Given the option of exploring new ground or improving on their current sound, Mumford & Sons apparently opted for the latter, choosing to capitalize on and polish the facets of their act that initially garnered them worldwide fame. The result is that musically speaking, Babel covers similar ground to their breakout record Sigh No More, only with a bit more panache. One of those things that first excited us about Mumford & Sons was their ability to create a big sound with limited instrumentation (i.e., playing the hell out of acoustic guitars, banjos, and foot drums)—so naturally you’ll find plenty of those moments on the record. Also present are those wide dynamic ranges where the band goes from whisper-soft to super-loud, and back again. Marcus Mumford gives us plenty of growl, rasp and borderline scream on those high notes, but overall displays more vocal range and control than before (extensive heavy touring can do that to a guy). All in all, the band’s live performances of their songs have greatly impacted their popularity (many of us still remember their debut performance on David Letterman, for example)—thus, the record carries the same intensity and vibe of their live shows.
If you were able to pick up the numerous Biblical references on Sigh No More—yep, you’ll find even more of them on Babel. Raised in the evangelical Vineyard movement, Marcus Mumford draws frequently from his upbringing in his lyricism, howbeit not in a preachy way, but more in the context of asking honest questions and reconciling faith with love and life in general. “A brush with the devil can clear your mind, strengthen your spine,” Mumford sings on “Whispers In the Dark,” an apparent grappling with sin and redemption. “I’m a cad, but I’m not a fraud / I set out to serve the Lord.”
Almost predictably, romance is a prevailing theme on Babel as well, a probable outflow of Mumford’s recent marriage to actress Carrie Mulligan. In “Lover of the Light,” he belts out, “But love the one you hold / And I’ll be your goal / To have and to hold / The lover of the light.” (Interestingly enough, this song represents the one greatest diversion in musical style for the band on the album, with the presence of a full drum set driving the song, as opposed to the signature foot drum.)
Undisputedly, the band put their best foot forward with the single “I Will Wait,” and the recent live video from Red Rocks shows how well it plays before an audience. Another incredibly powerful moment on the record is “Broken Crown,” filled with dark, raw emotion: “Crawl on my belly till the sun goes down / I’ll never wear your broken crown / I took the road, and I f**ked it all away / In this twilight how dare you speak of grace”.

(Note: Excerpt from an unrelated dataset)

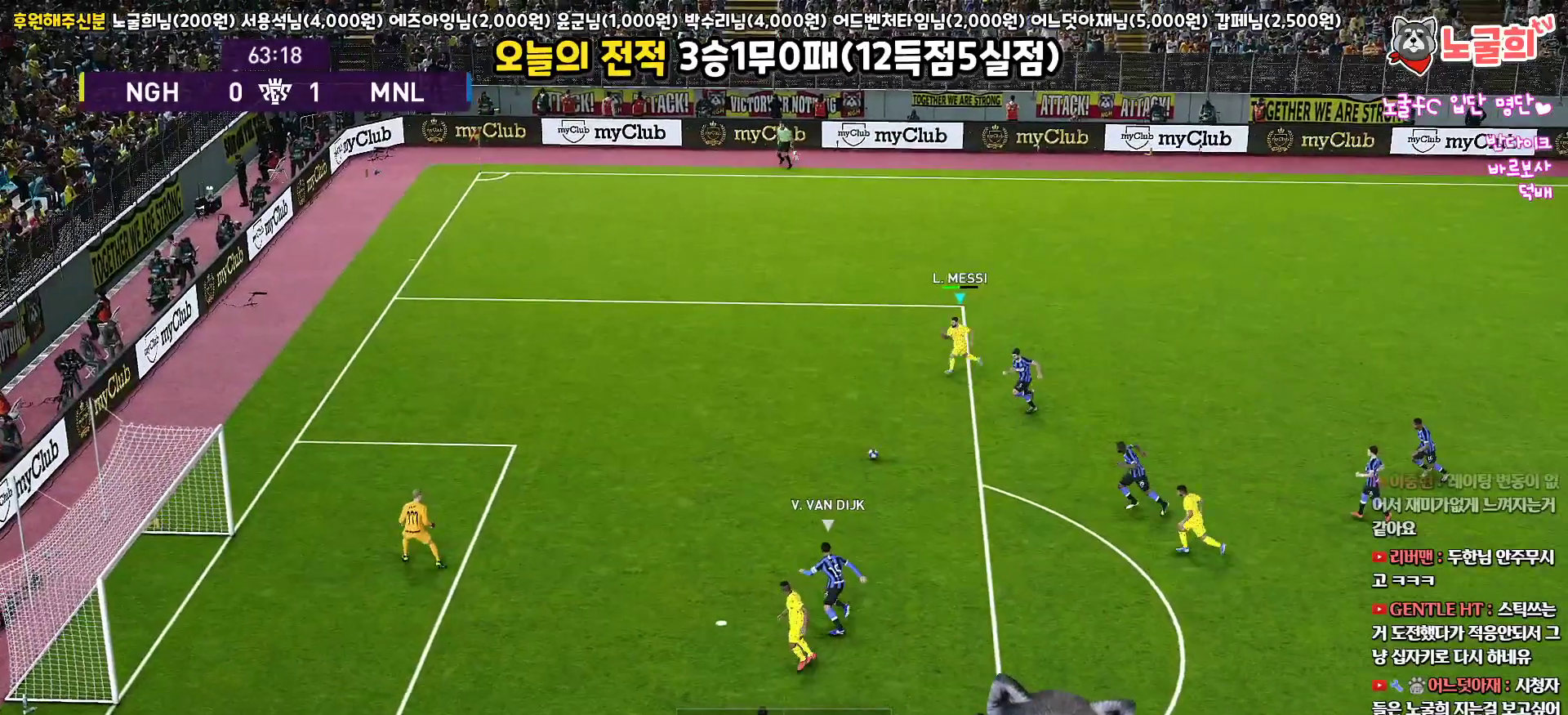
{"buttons": ["R1", "L3"], "left_stick": "down-left", "right_stick": "center", "events": []}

Critics and analysts will no doubt complain that Mumford & Sons didn’t do enough to expand their range on Babel, but in my opinion this is the smartest record the band could have made. Eventually they may have to grow past this point, but as fans, we are far from tired of these sounds. Save the breaking of new ground for another record; for now, at least, they have simply given us more of what we love.